Religious leaders from Ukraine, Russia try peace effort
World leaders aren’t the only ones trying to stop the fighting in eastern Ukraine.
Representatives of church and religious organizations in Ukraine and Russia, including a United Methodist bishop, have gathered twice to pursue dialogue and strengthen the relationships between faith groups in the two countries.
More than 5,400 people have died since the conflict between Ukrainian soldiers and separatist fighters began last April, the BBC reports. While the leaders of Germany, France, Russia and Ukraine gathered Feb. 11 in Minsk, Belarus, for peace talks, eventually reaching a ceasefire agreement, some religious leaders are working for peace on a smaller scale.
The most recent meeting, held Jan. 20-22 in Wuppertal, Germany, continued dialogue begun in September, noted United Methodist Bishop Eduard Khegay of the Eurasia Area, which covers congregations and Bible groups in Russia, Ukraine, Belorussia, Moldova, Kazakhstan, Uzbekistan, Kirgizstan and Tajikistan.
The United Methodist Germany South Annual Conference sent an open letter to German officials in early June expressing concerns about a possible military solution to the Ukraine conflict.
German Bishop Rosemarie Wenner helped with arrangements for the January meeting. “I am so very grateful to the UMC in Germany and our global UMC for helping us with hosting this event,” said Khegay, a native of Kazakhstan.
The main task, the 44-year-old episcopal leader told United Methodist News Service, was to “prepare for a bigger meeting of religious leaders,” similar to an initial gathering in Norway last September. The coming meeting will include more major denominations.
Speaking as clergy, not citizens
The first gathering of religious representatives from Ukraine and Russia took place in Oslo, sponsored by the Norwegian Bible Society with support from the Norwegian government.
The goal was to speak together as clergy, not citizens of their respective nations. “It is important for us to speak with each other not from the perspective of our state governments' positions, but by the truth of God as the ministers of God,” said Patriarch Filaret, head of the Ukrainian Orthodox Church - Kyiv Patriarchate and the current chair of the All-Ukrainian Council of Churches and Religious Organizations.
During the Oslo meeting, Khegay pointed to what he had learned about peacemaking from one of his teachers, Nobel Peace Prize Winner Archbishop Desmond Tutu of South Africa.
“When the war in Ukraine stops, religious leaders will have a special role for reconciliation,” Khegay said. “We teach people to forgive and not to hold a grudge; to love and not to take revenge; to reveal mercy and not to judge. All this is impossible without God's help.”
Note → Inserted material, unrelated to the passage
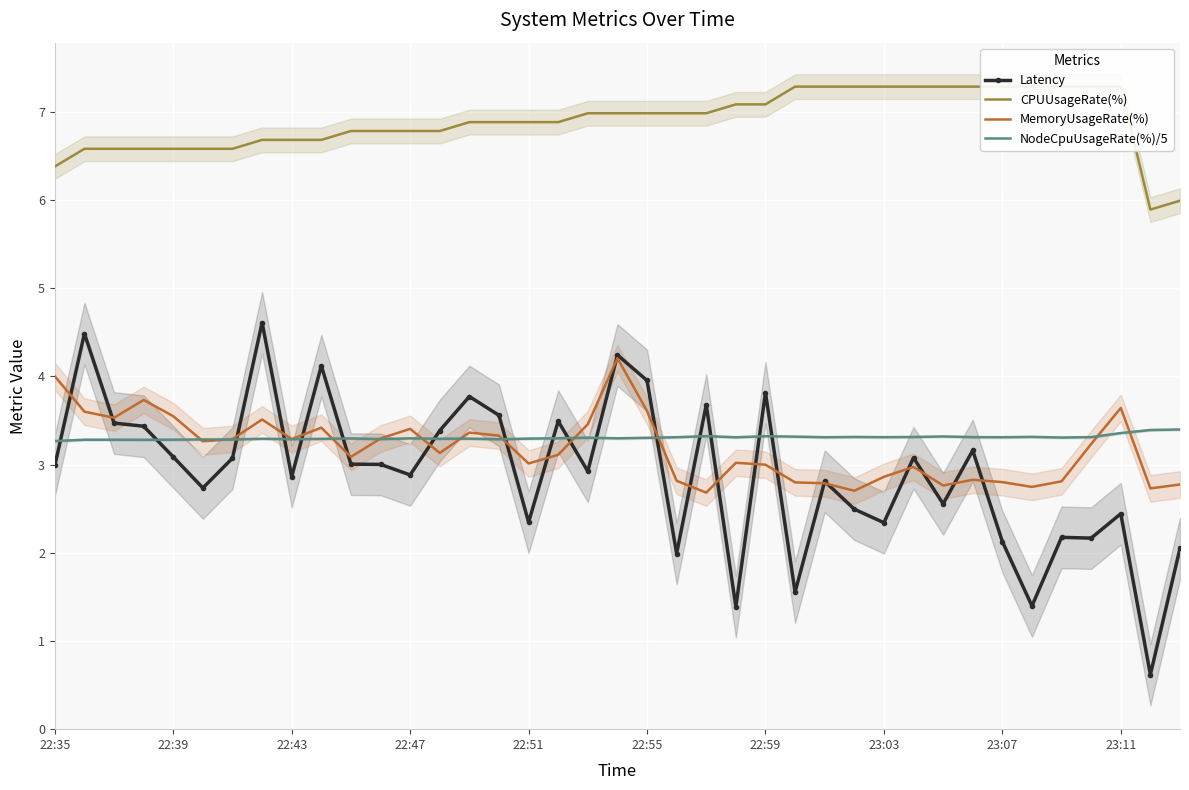

The MemoryUsageRate(%) series shows 0.8 at 22:43. True or false?

False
In a document issued at the end of the Oslo Roundtable, participants called “on all believers” to pray for peace in Ukraine and, when possible, cooperate in achieving that peace.
“Even though we may have both common views and differences of opinion regarding the causes, events and consequences of today's crisis, we aim through dialogue to achieve mutual understanding, realizing that our goal is to witness to the truth and to promote the achievement of peace,” the communiqué said.
Aid to the suffering
Religious leaders also have an obligation to respond to those who have suffered because of the conflict, Khegay said.
The Eurasia area has two churches in Eastern Ukraine – one in Lugansk and one in Krasnoarmeisk near Donetsk.
“The members of Lugansk church have scattered all over Russia and Ukraine – 62 of our 65 members left Lugansk last year,” the bishop said. “UMCOR helped us tremendously to provide food and shelter for our members and beyond. I am grateful for our connectional UMC and its efficient response in time of crisis.”
In an Aug. 14 letter, Khegay noted how the relentless shelling of Lugansk “was felt by many of our United Methodist people.” A special offering had been taken that month for the congregation there.
The Rev. Alexandr Merzlyakov, the pastor of the Lugansk church, has started a new faith community in Simferopol, Crimea, with some other members of that congregation. Crimea is now a Russian territory.
“Lugansk UMC (members) recently began to return home, but it is still uncertain how things will develop,” Khegay added. “We pray and hope that the war will end as soon as possible.”
The Rev. John Calhoun, a missionary with the United Methodist Board of Global Ministries who serves in Kiev, is helping displaced people, “including African students who were members of Lugansk UMC,” Khegay said. A few other members moved to the Chelyabinsk region, where they are receiving support from the Satka United Methodist Church.
The statement crafted by religious leaders in Oslo supports humanitarian aid in eastern Ukraine and condemns actions such as torture, kidnapping and looting.
“As religious leaders we want to pay special attention to the need to ensure the freedom of religion in the war zone,” they stressed, adding that violence against clergy, lay people, religious buildings and houses of prayer “of any denomination” in the Donetsk and Lugansk regions was “not permissible.”